In bocca al lupo, allora-
-Crepi..-
-Non
sembri un tipo a cui piace viaggiare-
-Al
contrario… Gerard frugò nella tasche, senza
trovare nulla –Merda…-
-Ne
vuoi una?- disse il ragazzo offrendogli una sigaretta
-Grazie…
Comunque, il problema è che non sono mai stato a New York-
-Davvero?
Eppure il New Jersey è vicino! Io ci vado praticamente
sempre, per lavoro. Il
signor Thomas è abbastanza richiesto come tecnico, anche al
di fuori
dell’Illinois-
Continuarono
a chiacchierare, cioè, quel ragazzo parlò e
Gerard ascoltava. Finchè non si
fece davvero tardi.
-Non
voglio rischiare di sbagliare ancora treno…-
-Sei
sicuro di farcela? Voglio dire, a New York…-
-Certo…
Bè, mi tocca…-
-A
proposito, non so come ti chiami-
-Gerard…
Gerard Way-
-Robert.
Anzi, Bob Bryar- disse il biondino sorridendo –E’
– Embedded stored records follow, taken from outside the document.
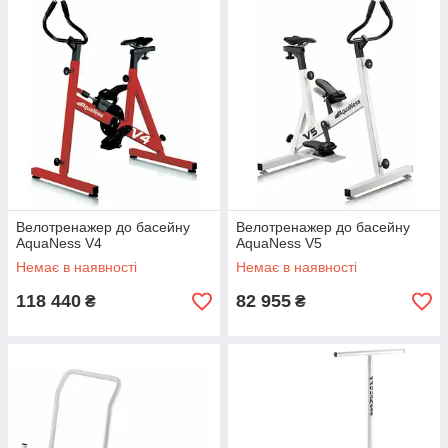
Велотренажер до басейну
Велотренажер до басейну
AquaNess V4
AquaNess V5
Немає в наявності
Немає в наявності
118 440
82 955
₴
₴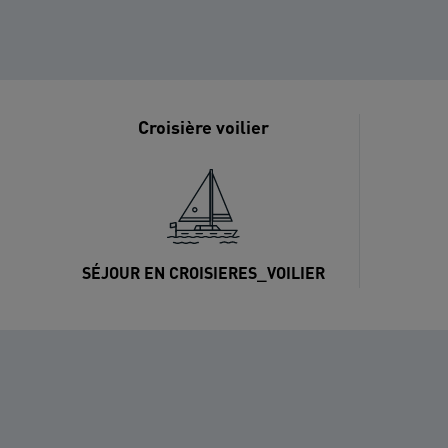
Croisière voilier
SÉJOUR EN CROISIERES_VOILIER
stato un piacere conoscerti-
-Sì,
anche per me… A presto- anche se non si sarebbero visti
più
-Uaaaaaaah,
che bel riposino! Ci voleva una pausa! Ora possiamo andare…
Verso New
Yooooooork!- disse Frank esuberante.
-Bene,
la stazione è da questa parte…-
Si
sentirono altre urla, dal locale. Gerard pensò che
evidentemente Bob ne aveva
combinata un’altra, ma non ci diede molta importanza.
Avevano
ormai attraversato la strada, quando vennero fermati da una voce.
-Io
conosco una scorciatoia per arrivare prima alla stazione-
Gerard
lo guardò di stucco –Bob? Che fai qui?-
-Eh
eh eh… Mi hanno licenziato!- disse ridendo –E,
visto che non ho niente da fare,
e voi dovete andare a New York senza supporto, perché non
imbucarmi? Sempre che
per voi non è un problema-
-No,
ci fa comodo un aiuto in più- disse sbrigativo Ray. gerard
lo guardò, capendo
al volo le sue intenzioni, in effetti faceva comodo.
-D’accordo.
Benvenuto a bordo, Robert-
-Vi
prego, chiamatemi Bob- rispose lui sorridendo.